Business And Pleasure

In March of 1970, my company sent me to their plant in Boca Raton, Florida to work with the developers of a new product for small business. The product turned out to be a hit, but while over there, I let it be known that a fishing trip would suit my fancy. It wasn’t 2 days until I met up with Jerry Rodgers, who owned a 32, foot offshore, fishing boat and arrangements were made for me to take an afternoon off and accompany him on a fishing trip.

He kept his boat covered in a marina two miles away form Jupiter Inlet and leaving work, we drove the 40 odd miles up to his marina, stopping along the way and picking up food and drink. His tackle was onboard and we’d be using a medium action rod, with a gold reel spooled with 30 pound line, good equipment! We’d be using sardines, sardeneros where I came from, with a weight and fish off, or near, the bottom.

We loafed up the Intercoastal Waterway until we turned into the inlet and taking another turn we proceeded on out into the ocean. Our goal was a wreck that Jerry knew of, five miles out, on the west wall of the Gulf Stream. This area was under serious attack in WWII from German U-boats. Maybe this was one of old ships? Jerry quickly found the wreck, we baited up and let our lines down until they touched the bottom, or something else, then reeled up a couple of turns and waited.

Our wait wasn’t long when I had a rod bending strike, my drag was set too loose, the fish ran and cut me off on the wreck I guessed. Jerry then had a rod bender, he set the hook and with his drag a little tighter almost horsed the 15 pound amberjack to the surface.

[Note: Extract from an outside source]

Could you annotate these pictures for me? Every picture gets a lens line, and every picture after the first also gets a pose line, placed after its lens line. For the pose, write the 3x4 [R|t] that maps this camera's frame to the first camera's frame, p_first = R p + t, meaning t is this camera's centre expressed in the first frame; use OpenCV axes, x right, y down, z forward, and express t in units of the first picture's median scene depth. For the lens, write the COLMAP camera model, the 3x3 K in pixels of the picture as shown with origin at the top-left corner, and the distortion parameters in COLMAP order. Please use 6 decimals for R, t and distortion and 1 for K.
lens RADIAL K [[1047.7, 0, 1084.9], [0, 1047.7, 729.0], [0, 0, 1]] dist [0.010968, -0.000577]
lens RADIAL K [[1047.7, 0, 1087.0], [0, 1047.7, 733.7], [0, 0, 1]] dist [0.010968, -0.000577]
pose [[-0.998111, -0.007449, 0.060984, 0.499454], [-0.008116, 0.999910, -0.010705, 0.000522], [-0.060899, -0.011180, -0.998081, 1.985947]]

Gaffing it, I swung it into the cooler, then tightened my drag, “rerigged” and let my bait down.

Another big strike and I could feel the power of the fish! This one was bigger and really pulled, but my tighter drag and the rod’s pressure finally forced the 20 pound amberjack to the surface, where Jerry gaffed and boxed it. This was my first try at catching amberjack and they really pulled hard. Thinking that if I could tie a kingfish tail to tail with one of these bruisers the amberjack would drown the king!

We caught several more 15-20 pound, amberjack, then I had the idea to simply take the weight off of the sardine and drift it with the current. This was a winning strategy and not 10 minutes had passed when I had a big strike, the fish, a barracuda, ran and fought on the surface, finally throwing the hook. Jerry, who was watching with interest, said, “There’s a lot of those on the wreck out here, but we don’t keep barracuda, so it’s good he threw the hook.” On that note, we upped the anchor and started trolling.

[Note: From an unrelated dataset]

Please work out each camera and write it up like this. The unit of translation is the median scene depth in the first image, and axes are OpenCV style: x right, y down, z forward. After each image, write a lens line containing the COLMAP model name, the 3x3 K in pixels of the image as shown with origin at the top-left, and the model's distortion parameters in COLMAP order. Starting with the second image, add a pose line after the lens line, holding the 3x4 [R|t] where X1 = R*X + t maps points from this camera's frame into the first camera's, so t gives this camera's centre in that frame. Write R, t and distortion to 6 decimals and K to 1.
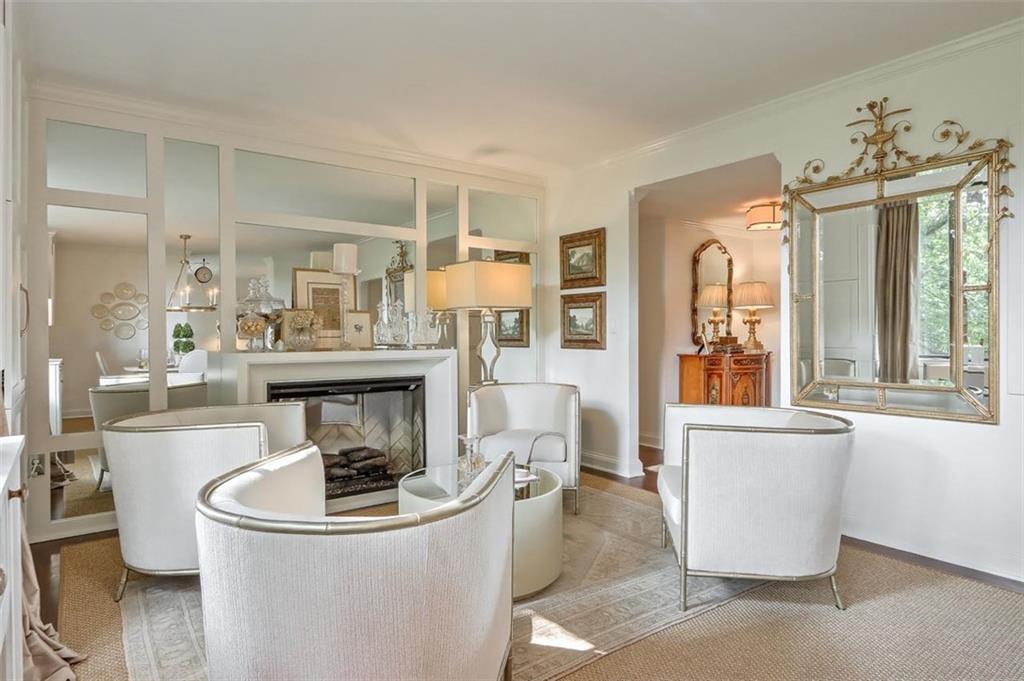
lens RADIAL K [[563.8, 0, 518.8], [0, 563.8, 345.6], [0, 0, 1]] dist [0.024721, 0.000294]
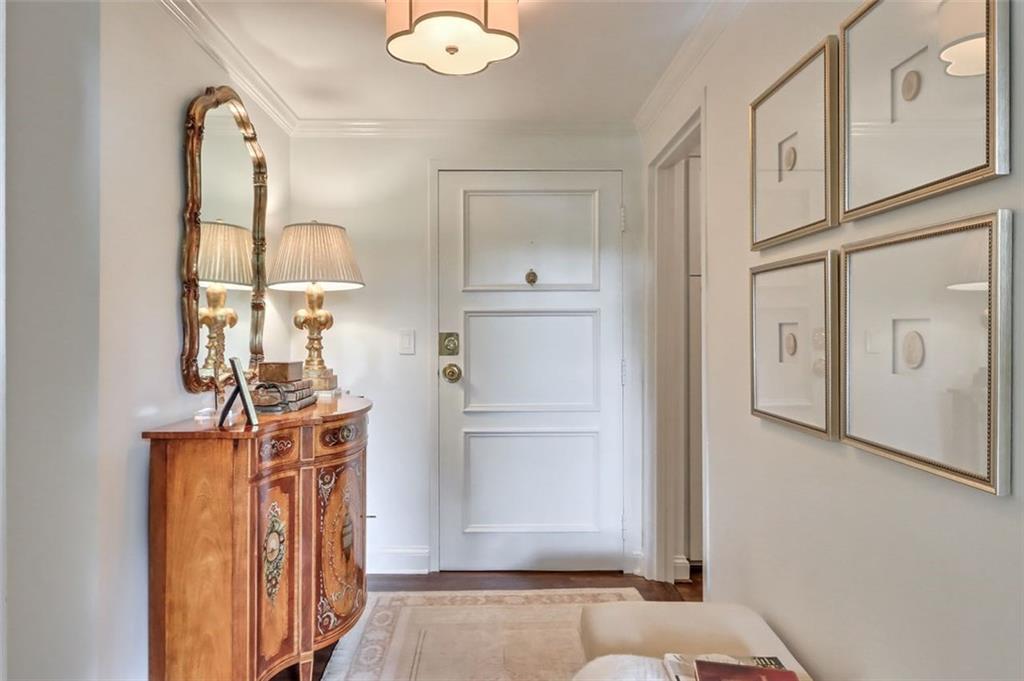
lens RADIAL K [[636.1, 0, 507.2], [0, 636.1, 340.3], [0, 0, 1]] dist [-0.007886, -0.000855]
pose [[0.594728, -0.004181, 0.803916, 0.211019], [0.016326, 0.999843, -0.006878, -0.040110], [-0.803761, 0.017215, 0.594703, 1.047236]]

We had caught a couple of small kings, or smokers as the locals called them, but they were really no match for the mid weight tackle, but we trolled on anyway. Not using the outriggers, we were surprised when a lightning bolt, a sailfish, smacked one of the lines. Grabbing the rod, I tried to set the hook, the sail jumped, the hook went sailing and I reeled in a slack line.

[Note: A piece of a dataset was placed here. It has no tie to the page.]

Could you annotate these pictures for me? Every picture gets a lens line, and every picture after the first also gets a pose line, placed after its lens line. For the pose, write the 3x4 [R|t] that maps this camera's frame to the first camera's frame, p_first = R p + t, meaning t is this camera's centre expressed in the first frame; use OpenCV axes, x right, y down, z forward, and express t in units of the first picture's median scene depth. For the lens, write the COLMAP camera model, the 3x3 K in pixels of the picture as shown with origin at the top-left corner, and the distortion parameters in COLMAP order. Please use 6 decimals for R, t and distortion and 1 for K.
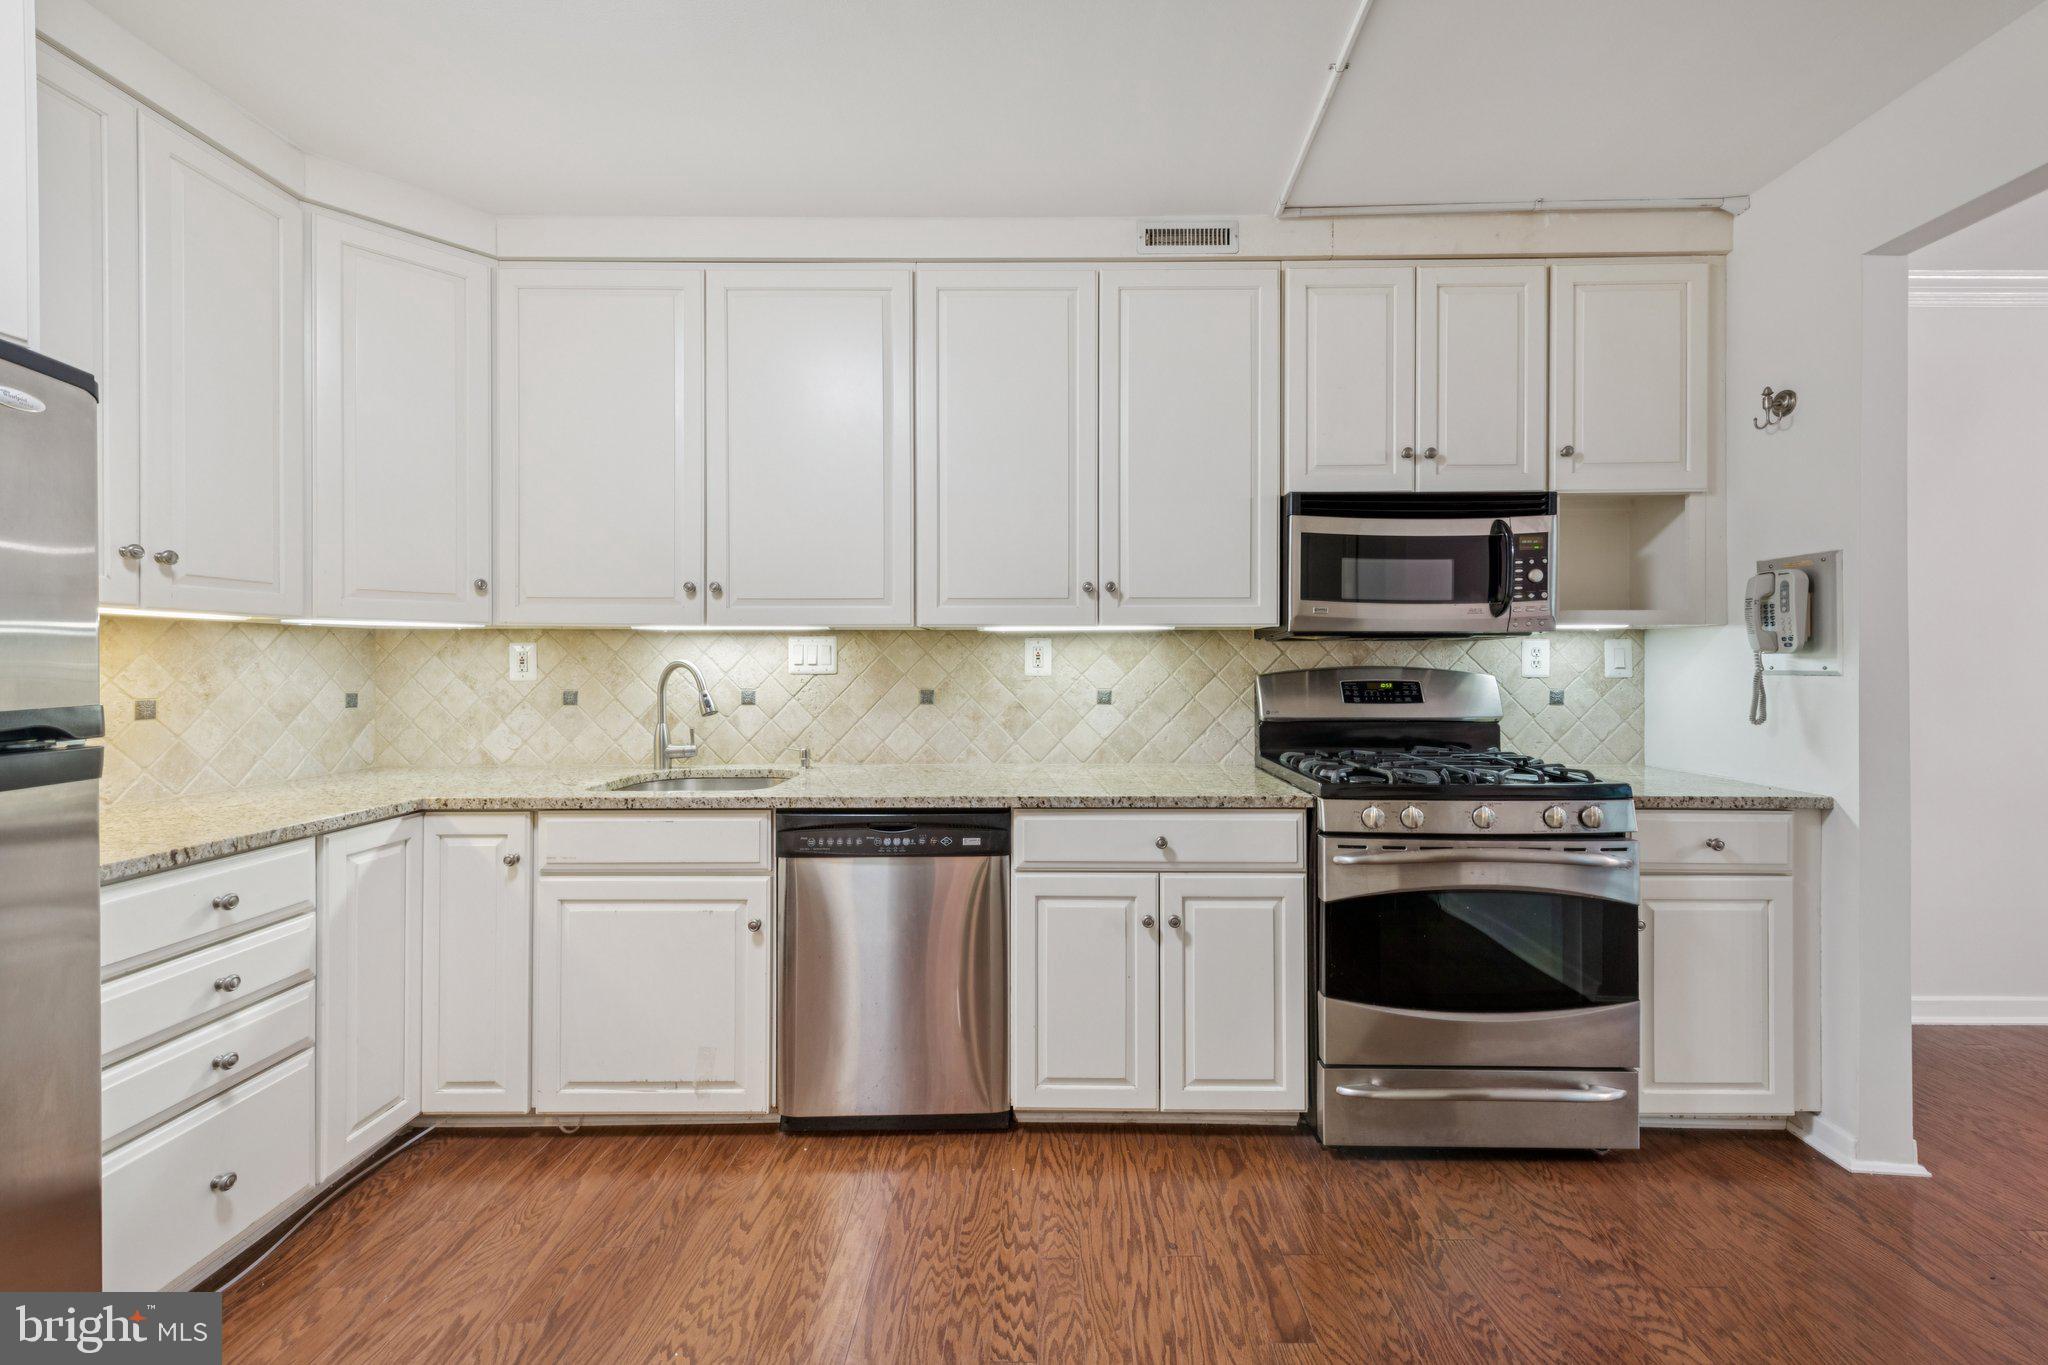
lens RADIAL K [[816.8, 0, 1029.1], [0, 816.8, 660.0], [0, 0, 1]] dist [0.002537, 0.000105]
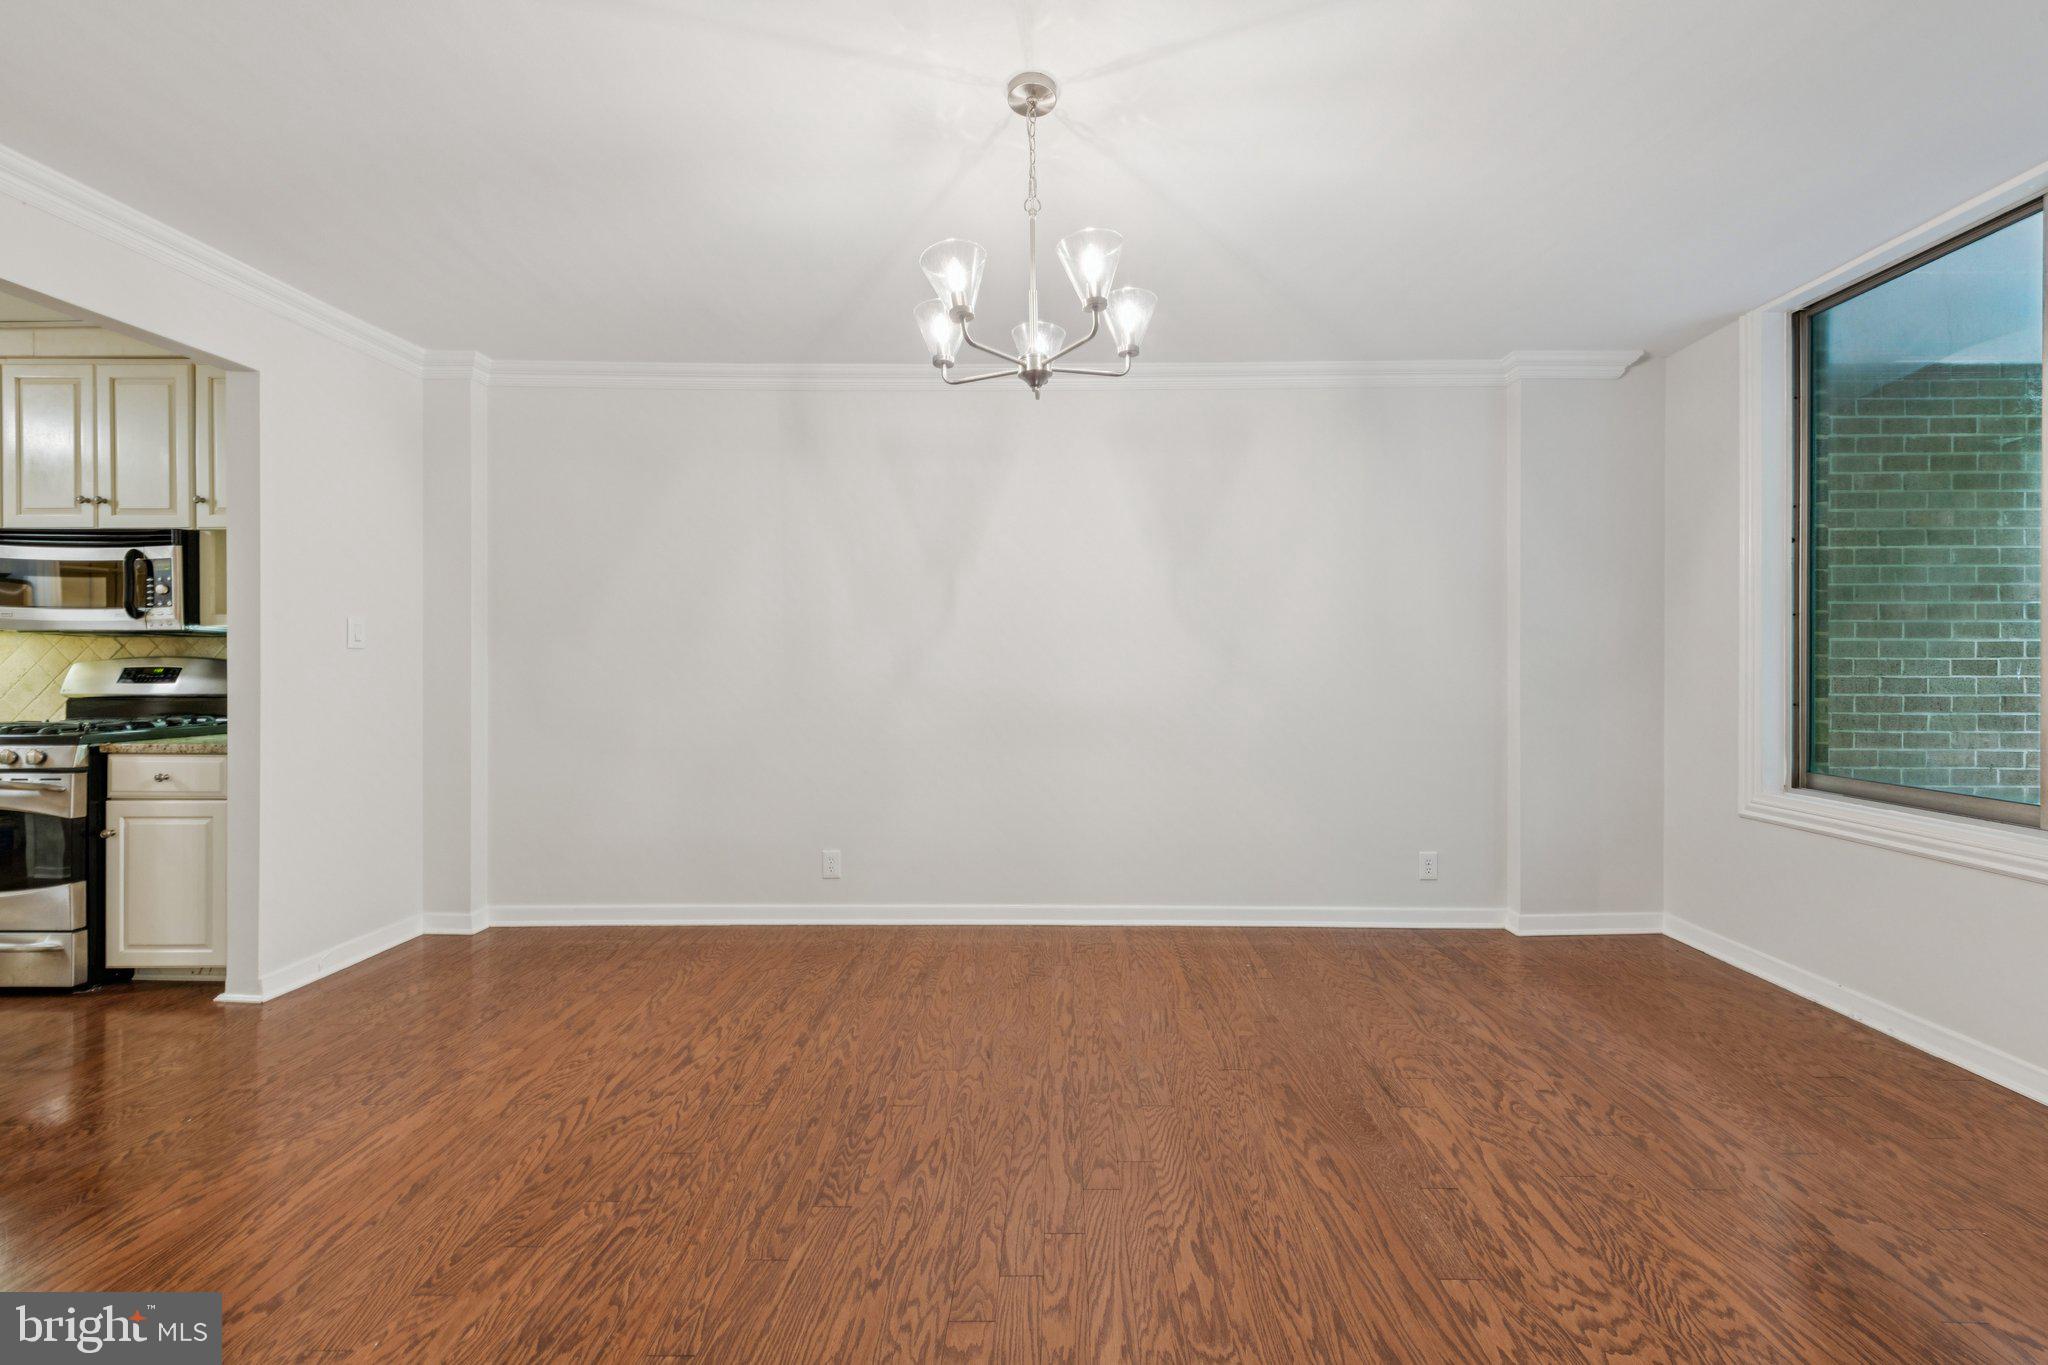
lens RADIAL K [[816.8, 0, 1029.1], [0, 816.8, 660.0], [0, 0, 1]] dist [0.002537, 0.000105]
pose [[0.999884, -0.005083, -0.014330, 1.984810], [0.005144, 0.999978, 0.004213, 0.017406], [0.014309, -0.004287, 0.999888, -0.342936]]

Time to go in, so as Jerry piloted the boat, I filleted the amberjacks. When I got to the kings, I volunteered to “ball” them. Jerry didn’t know anything about “balling” so I explained; in the sides of the kingfish, from top to bottom, cut one inch slices all the way down the fish, starting at the first slice near the gills run your index and middle fingers into the slice and push the meat out and upward. This pushes the meat out and leaves the bloodline, that tastes yucky, along the skin. Move to the next slice and continue pushing out the meat and by the time you finish that side you have a pile of kingfish balls. Flip the fish over and repeat the process. Kingfish balls are best fried, but also can be grilled or boiled. Eliminating the bloodline vastly improves the flavor of the kings.

We docked and cleaned up the boat, then he returned me to my hotel and thanking Jerry for the hospitality, he told me that he and his wife would try the kings that night. He came by the next day and told me that last nights fried kingfish balls were much better than smoking them and that he would start “balling” all the kings that he caught.

Returning to Houston, overall it was a good trip, the product was successfully launched and I even caught some fish. Talk about mixing business and pleasure!